Its not that the 2 million lines of code is undocumented. It might be documented very well. Its that the project doesn't record the fact that code is used from Project OpenThingee. Thus, when OpenThingee finds a problem and patches it, no one knows that their codebase needs a patch, because no one knows it uses OpenThingee code. Therefor, its not a meaningless stat.
Re:Source code is its own documentation by Xtifr · 2008-06-15 09:27 · Score: 4, Informative

I keep hearing people pro open source code say "I can check it!" Well can you? Have you done so - in a project spanning more than a few thousand lines of code? Yes, all the time. Not every line of code, of course, but with my Debian Developer hat on, I have at least browsed through the vast majority of the code for, e.g. tcl/tk, and at least skimmed the code for hundreds of other projects. And even with my day-job hat on, I have done a lot of ad-hoc browsing through random open-source projects that we're either using or thinking of using. Evaluating the code base is, or should be, a big part of deciding whether to use (or continue to use) a given project or library.

You seem to be suggesting that the only way open-source can be safe or useful is if everyone evaluates every line of code they use. That's silly, of course. Open source can be safe and useful as long as enough people evaluate enough of the code. And given the number of random patches (some good, some bad) that the Debian project alone receives on a daily basis, I can assure you that a lot of people our there are reading a lot of code.

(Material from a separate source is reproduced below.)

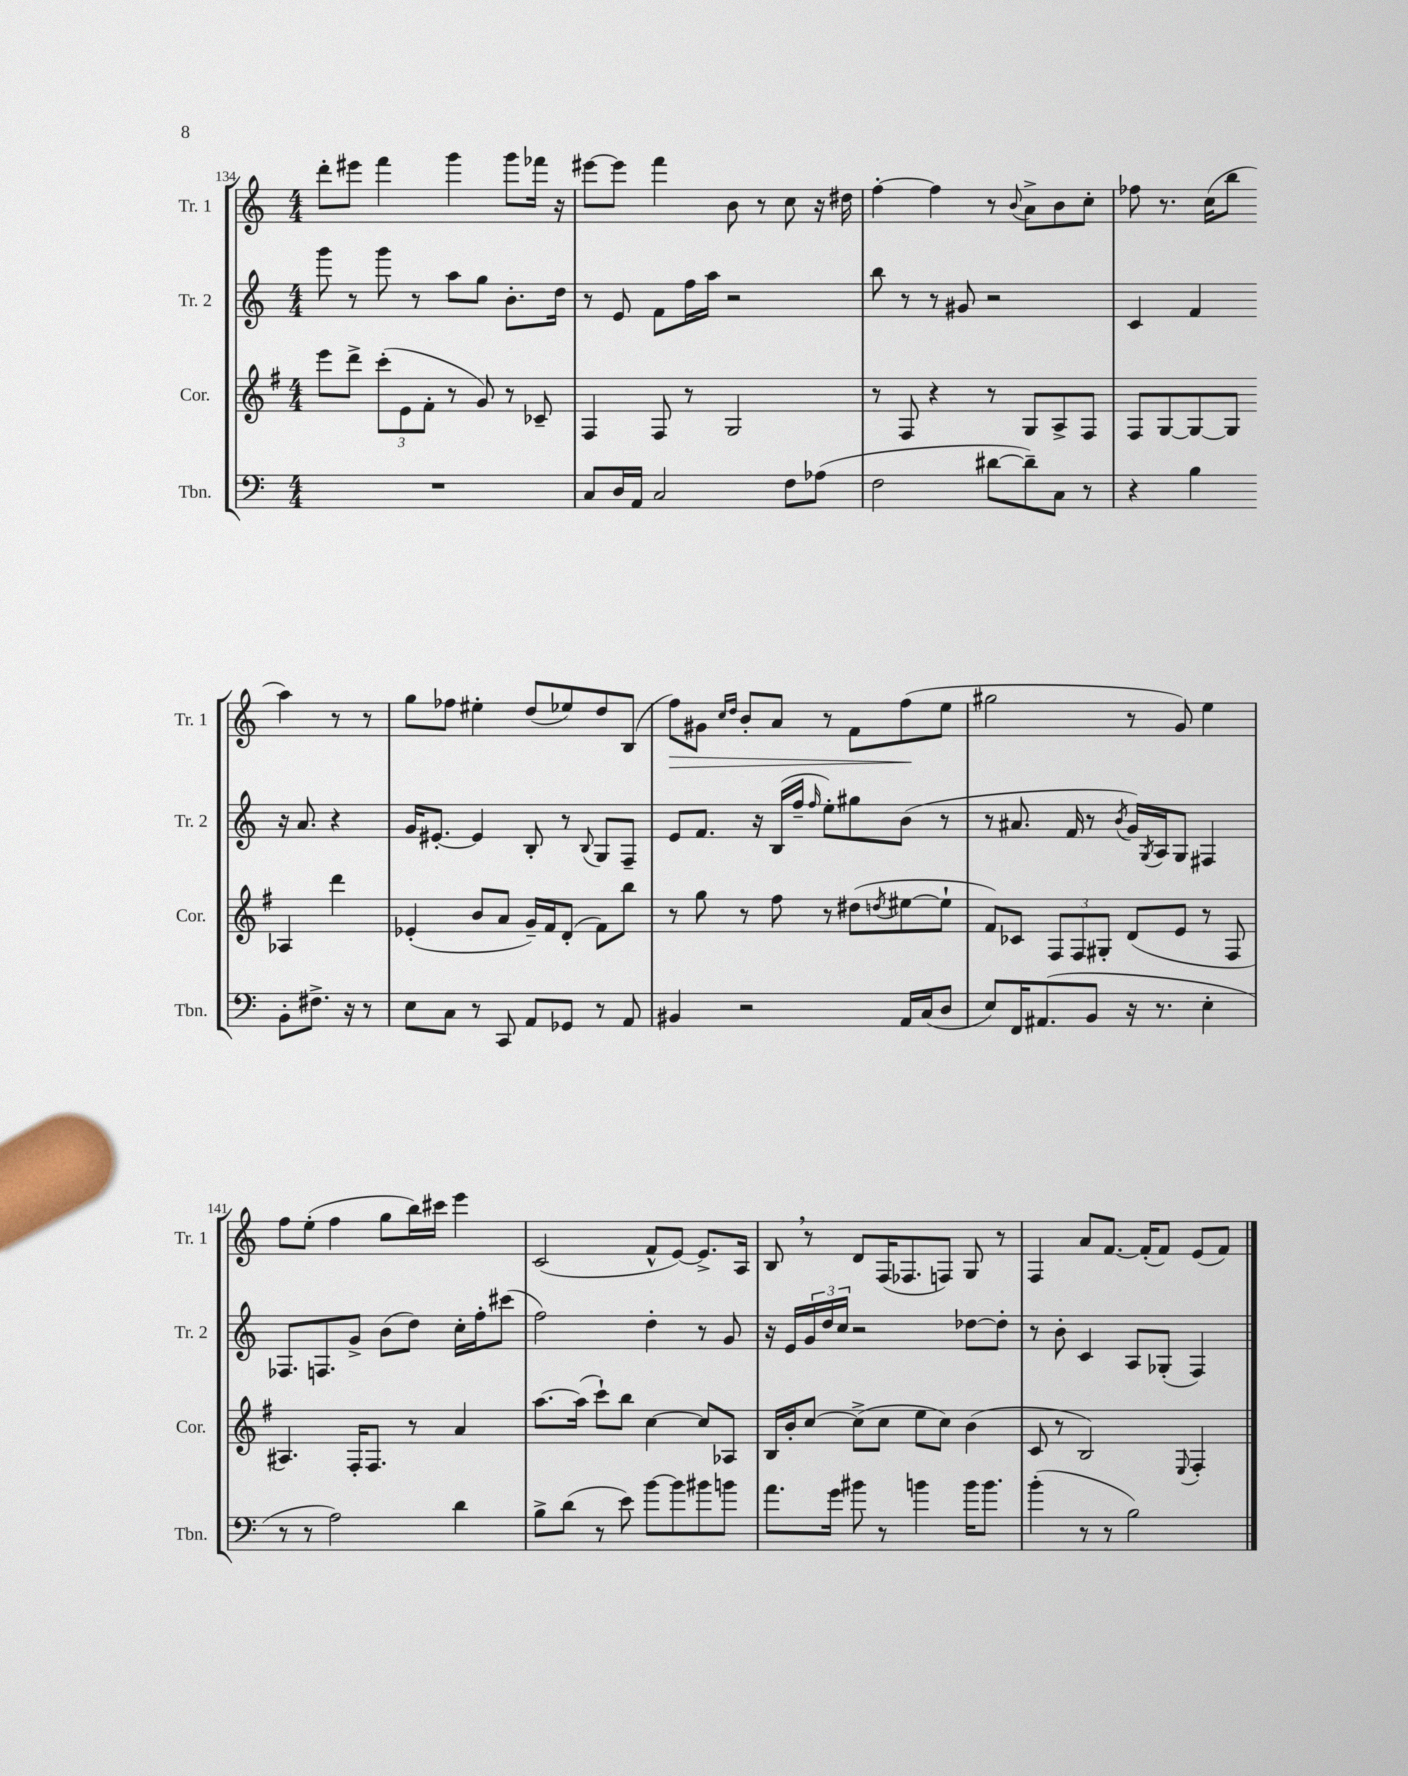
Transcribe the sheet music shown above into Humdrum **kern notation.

Of course, I don't personally need to evaluate every line of code in a project as long as I know (and I do) that there are others out there like me who at least do spot inspections. A little pro-active inspection up-front to give yourself at least a basic idea of how the code works can save a lot of grief further on down the line. I count it time well spent.
With proprietary code there are someone I can call and they are by contract obliged to fix problems within a certain time frame. That has nothing to do with the code being "proprietary", and everything to do with having a support contract. Do you imagine that companies using open-source don't have support contracts?
Have you ever even considered just how bloody huge the code base is for something like a database? What does that have to do with anything? I've seen tiny projects that were incomprehensible messes of tangled spaghetti code, and huge projects that were clearly and cleanly laid out, well organized, and a piece of cake to maintain, support, study and evaluate. Frankly, I'll take the latter over the former anyday. It's not about the size of the code base, it's about the structure and organization.
Also as a developer I got enough to do creating my own applications [...] Ah, well if you're the kind of developer who works in complete isolation on your own projects with no interaction with anyone else, I can understand your point of view. But that kind of development is pretty rare these days. Most of us work on teams, and evaluating other people's code is an almost-daily part of the job. The majority of that, at least in my case, involves code reviews (formal or informal) for other people in the company, but our code reviews are by no means limited to in-house code. We take more care with our own code because we know that we're the only eyes on it, but that doesn't mean we're foolish enough to assume that all third-party code is perfect and flawless.